Stored data:
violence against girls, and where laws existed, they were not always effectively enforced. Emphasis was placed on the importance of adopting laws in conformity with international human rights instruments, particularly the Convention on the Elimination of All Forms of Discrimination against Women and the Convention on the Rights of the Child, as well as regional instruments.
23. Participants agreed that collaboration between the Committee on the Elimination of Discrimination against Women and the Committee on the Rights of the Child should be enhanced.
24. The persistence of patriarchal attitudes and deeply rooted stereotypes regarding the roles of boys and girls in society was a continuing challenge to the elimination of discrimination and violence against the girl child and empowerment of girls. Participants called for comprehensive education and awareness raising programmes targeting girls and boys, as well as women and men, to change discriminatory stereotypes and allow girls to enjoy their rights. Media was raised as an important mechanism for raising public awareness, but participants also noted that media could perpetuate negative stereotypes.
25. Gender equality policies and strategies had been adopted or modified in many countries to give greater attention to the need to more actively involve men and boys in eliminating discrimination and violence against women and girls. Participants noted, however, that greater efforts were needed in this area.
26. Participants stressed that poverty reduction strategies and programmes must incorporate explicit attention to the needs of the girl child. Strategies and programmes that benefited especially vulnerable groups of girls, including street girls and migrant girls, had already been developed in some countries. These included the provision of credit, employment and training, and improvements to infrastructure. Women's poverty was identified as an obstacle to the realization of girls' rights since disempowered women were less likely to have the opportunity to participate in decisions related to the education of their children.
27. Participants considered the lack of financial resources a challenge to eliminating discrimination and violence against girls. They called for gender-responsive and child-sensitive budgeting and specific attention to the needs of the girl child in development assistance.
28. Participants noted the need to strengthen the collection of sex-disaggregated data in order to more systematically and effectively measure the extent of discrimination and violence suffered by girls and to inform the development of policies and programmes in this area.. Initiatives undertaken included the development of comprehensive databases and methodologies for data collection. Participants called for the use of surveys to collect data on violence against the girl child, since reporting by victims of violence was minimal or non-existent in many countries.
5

Problem: The lines to copy run from the first line of the entries to the line containing "26. Participants stressed"; copy them exactly and output nothing else.

Solution to this problem:
violence against girls, and where laws existed, they were not always effectively enforced. Emphasis was placed on the importance of adopting laws in conformity with international human rights instruments, particularly the Convention on the Elimination of All Forms of Discrimination against Women and the Convention on the Rights of the Child, as well as regional instruments.
23. Participants agreed that collaboration between the Committee on the Elimination of Discrimination against Women and the Committee on the Rights of the Child should be enhanced.
24. The persistence of patriarchal attitudes and deeply rooted stereotypes regarding the roles of boys and girls in society was a continuing challenge to the elimination of discrimination and violence against the girl child and empowerment of girls. Participants called for comprehensive education and awareness raising programmes targeting girls and boys, as well as women and men, to change discriminatory stereotypes and allow girls to enjoy their rights. Media was raised as an important mechanism for raising public awareness, but participants also noted that media could perpetuate negative stereotypes.
25. Gender equality policies and strategies had been adopted or modified in many countries to give greater attention to the need to more actively involve men and boys in eliminating discrimination and violence against women and girls. Participants noted, however, that greater efforts were needed in this area.
26. Participants stressed that poverty reduction strategies and programmes must incorporate explicit attention to the needs of the girl child. Strategies and programmes that benefited especially vulnerable groups of girls, including street girls and migrant girls, had already been developed in some countries. These included the provision of credit, employment and training, and improvements to infrastructure. Women's poverty was identified as an obstacle to the realization of girls' rights since disempowered women were less likely to have the opportunity to participate in decisions related to the education of their children.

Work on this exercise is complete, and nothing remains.